• [What you are asked to do]:
When you reach the line in the data below that contains "#4525, due: Jun 23 -> Jun 25", please start repeating lines exactly, and stop after the line that contains "create a login", repeating nothing else.

(Data records)
# # #

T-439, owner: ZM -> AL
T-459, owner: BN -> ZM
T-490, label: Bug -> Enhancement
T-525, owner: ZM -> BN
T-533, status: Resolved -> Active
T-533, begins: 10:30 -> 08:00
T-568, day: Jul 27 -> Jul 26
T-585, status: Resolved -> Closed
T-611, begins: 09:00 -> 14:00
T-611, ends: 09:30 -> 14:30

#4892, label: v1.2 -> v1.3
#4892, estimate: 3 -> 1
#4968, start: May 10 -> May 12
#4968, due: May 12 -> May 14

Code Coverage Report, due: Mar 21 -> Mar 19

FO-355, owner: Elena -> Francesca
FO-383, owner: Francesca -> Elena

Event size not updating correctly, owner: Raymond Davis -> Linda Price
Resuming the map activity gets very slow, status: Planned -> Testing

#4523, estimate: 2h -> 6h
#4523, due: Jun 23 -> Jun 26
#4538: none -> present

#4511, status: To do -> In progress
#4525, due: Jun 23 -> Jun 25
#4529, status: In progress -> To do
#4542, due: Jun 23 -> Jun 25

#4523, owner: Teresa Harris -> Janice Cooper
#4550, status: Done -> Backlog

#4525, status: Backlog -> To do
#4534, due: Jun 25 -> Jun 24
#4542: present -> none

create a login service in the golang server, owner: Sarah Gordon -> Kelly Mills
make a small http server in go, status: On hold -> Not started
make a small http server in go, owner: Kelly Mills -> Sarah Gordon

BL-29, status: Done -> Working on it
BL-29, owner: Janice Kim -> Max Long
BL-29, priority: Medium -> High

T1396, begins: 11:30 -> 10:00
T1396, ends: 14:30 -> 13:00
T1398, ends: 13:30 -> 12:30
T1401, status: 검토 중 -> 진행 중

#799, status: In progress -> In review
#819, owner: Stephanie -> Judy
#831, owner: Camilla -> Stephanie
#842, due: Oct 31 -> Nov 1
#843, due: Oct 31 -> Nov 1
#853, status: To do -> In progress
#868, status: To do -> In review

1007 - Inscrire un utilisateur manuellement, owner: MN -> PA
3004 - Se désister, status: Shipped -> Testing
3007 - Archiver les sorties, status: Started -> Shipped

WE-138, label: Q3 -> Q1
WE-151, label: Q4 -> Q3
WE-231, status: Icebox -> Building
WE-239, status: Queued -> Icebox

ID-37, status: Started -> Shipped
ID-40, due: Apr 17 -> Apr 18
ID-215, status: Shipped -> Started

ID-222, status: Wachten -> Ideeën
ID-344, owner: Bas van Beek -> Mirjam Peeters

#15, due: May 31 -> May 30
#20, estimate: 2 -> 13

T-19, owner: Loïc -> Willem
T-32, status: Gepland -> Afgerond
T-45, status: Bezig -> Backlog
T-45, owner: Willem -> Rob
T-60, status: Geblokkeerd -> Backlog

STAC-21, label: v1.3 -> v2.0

# # #

• [Solution]:
#4525, due: Jun 23 -> Jun 25
#4529, status: In progress -> To do
#4542, due: Jun 23 -> Jun 25

#4523, owner: Teresa Harris -> Janice Cooper
#4550, status: Done -> Backlog

#4525, status: Backlog -> To do
#4534, due: Jun 25 -> Jun 24
#4542: present -> none

create a login service in the golang server, owner: Sarah Gordon -> Kelly Mills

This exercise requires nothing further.